Adam Bede (in 3 vols.)

  • London: William Blackwood and Sons, 1859
By Eliot, George
London: William Blackwood and Sons, 1859. First edition. Three octavo volumes (7 1/8 x 4 1/2 inches; 181 x 114 mm.). [iii-viii], 325, [1, blank]; [iii-viii], 374; [iii-vi], 333, [1, blank] pp. Bound without the half-titles. Some light foxing and staining throughout, moderate on preliminary leaves. Bound ca. 1865 in three quarter dark blue pebble-grain morocco over marbled boards, ruled in gilt. Spines with five raised bands decoratively tooled and lettered in gilt in compartments, matching marbled end-papers, all edges gilt. A very good set in an attractive and near contemporary binding.

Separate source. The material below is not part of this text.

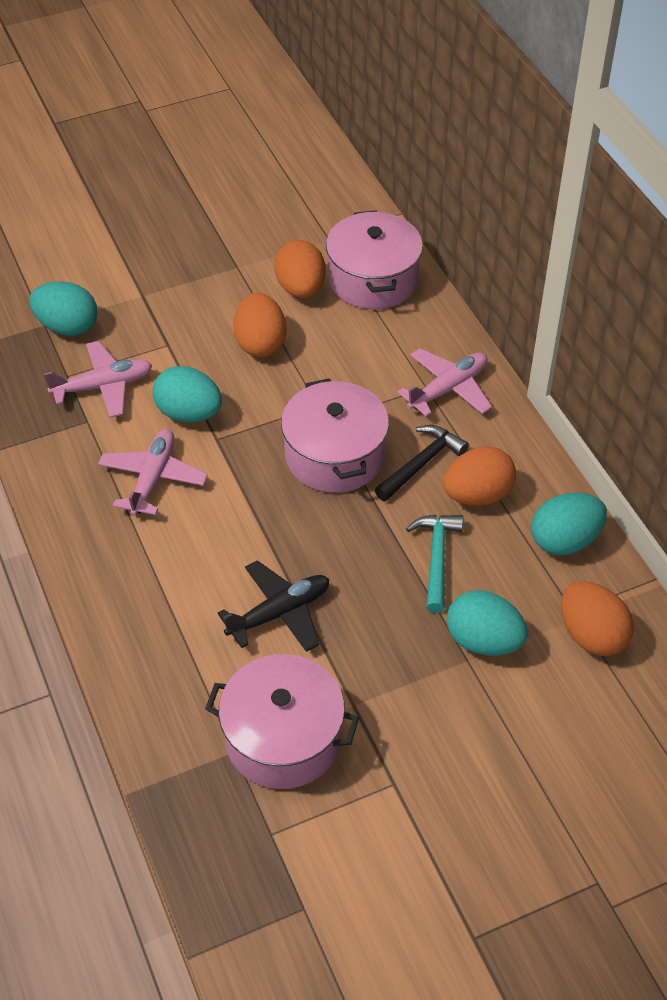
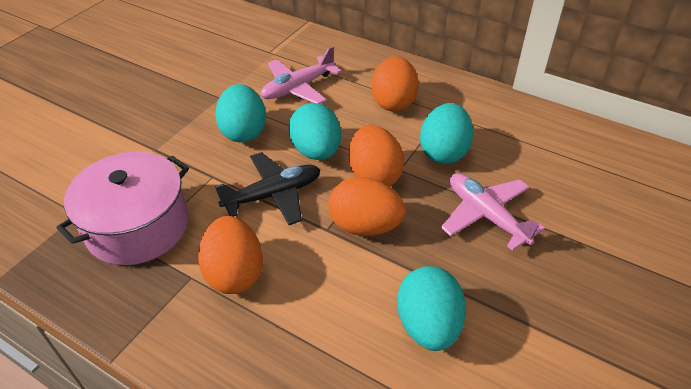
black hammer: 1 -> 0
pink plane: 3 -> 2
pink pot: 3 -> 1
turquoise hammer: 1 -> 0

Adam Bede, was George Eliot’s first novel. Inspired by a true crime story told to Eliot by her aunt, the book offers a realist perspective on rural life in the fictional town Hayslope, in the Midlands. It follows the intertangled lives of honest carpenter Adam Bede, the self-centered town beauty Hetty Sorel, her cousin Dinah Morris a Methodist preacher, and the seducing squire Arthur Donnithorne. Eliot masterfully crafts an exploration morality and human complexity, and the choices that bring happiness or utter tragedy. The novel was well received at its time and has remained in print ever since. Mary Ann Evans (1819 –1880), pen name George Eliot, was a prolific writer best known for her novels Silas Marner (1861), Middlemarch (1871–1872) and Daniel Deronda (1876), to name just a few.

Sadleir 812; Parrish pp. 12/13; Wolff, 2056; Baker & Ross, A4.1.